Walmart has issued its second profit warning in 10 weeks, signalling a further deterioration in the US retail environment as inflation weighs on the price-sensitive consumers on whom the world’s largest retailer depends.
“The increasing levels of food and fuel inflation are affecting how customers spend,” said Doug McMillon, Walmart’s chief executive. He said the company had made “good progress” clearing inventory in “hardline” or consumer durable categories such as appliances and furniture but was having to increase markdowns on clothing in its US stores.
In a statement made after the close of New York trading on Monday — just three weeks before the company is due to report earnings for the three months to July — Walmart warned its operating income would fall by 13 to 14 per cent in the quarter and 11 to 13 per cent over the full year as it discounts merchandise to clear excess inventory.
In May, at its last earnings announcement, it had flagged that operating income would be “flat to up slightly” in the second quarter and down only 1 per cent for the full year. It had given similar guidance for earnings per share, which it now expects to fall 8 to 9 per cent in the second quarter and 11 to 13 per cent in the full year on an adjusted basis.
Walmart’s warning sent its stock down almost 10 per cent to $118.97 in after-hours trading, cutting about $35bn from its market capitalisation. That prompted a sell-off in shares of rivals including Target, Costco and Home Depot, while those of Amazon fell more than 4 per cent.
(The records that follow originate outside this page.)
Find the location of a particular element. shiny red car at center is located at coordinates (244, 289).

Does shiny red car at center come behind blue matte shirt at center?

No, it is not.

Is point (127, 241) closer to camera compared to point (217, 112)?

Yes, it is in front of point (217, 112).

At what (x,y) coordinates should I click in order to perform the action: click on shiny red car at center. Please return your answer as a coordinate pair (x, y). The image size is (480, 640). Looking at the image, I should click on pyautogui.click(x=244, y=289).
In May, Walmart shares suffered their biggest one-day drop since 1987 when it cut guidance for the coming quarters for the first time.
Investors have grown increasingly concerned that retailers will have to discount unsold products as rising prices and a shift in spending from goods to services coincide with stores’ efforts to bring in holiday merchandise early to avoid the supply chain disruptions that bedevilled the sector earlier in the coronavirus pandemic.
“We’re seeing this rotation in spending away from retail and we’re seeing a slowdown in spending as consumers are squeezed by high inflation and rising rates,” said Greg Daco, chief economist at EY-Parthenon. “That squeeze is likely to continue.”
Weakening demand in the face of such pressures may force retailers to offload unsold stock and accept lower margins, added James Knightley, chief international economist at ING. “While not good news for the businesses, it could help the Federal Reserve out as it desperately tries to get inflation heading back towards [its target] of 2 per cent,” he said.
Walmart said that comparable sales in its US stores would be higher than previously expected, up 6 per cent in the second quarter excluding fuel, although this reflected higher spending on food, for which inflation is running in double digits and the company makes lower profit margins.
“This is affecting customers’ ability to spend on general merchandise categories and requiring more markdowns to move through the inventory, particularly apparel,” it warned.
Walmart said it had made progress cutting inventory in the second quarter and was “managing prices” to reflect inflation and higher supply chain costs. McMillon added he was also encouraged by the start of the back-to-school season, but warned the company was expecting more pressure on general merchandise sales in the second half of the year.
As with other US multinationals, Walmart is suffering from the strength of the dollar, which led to a “headwind” of about $1bn on its second-quarter sales. Based on current exchange rates, it expects a currency hit of $1.8bn in the second half of the year.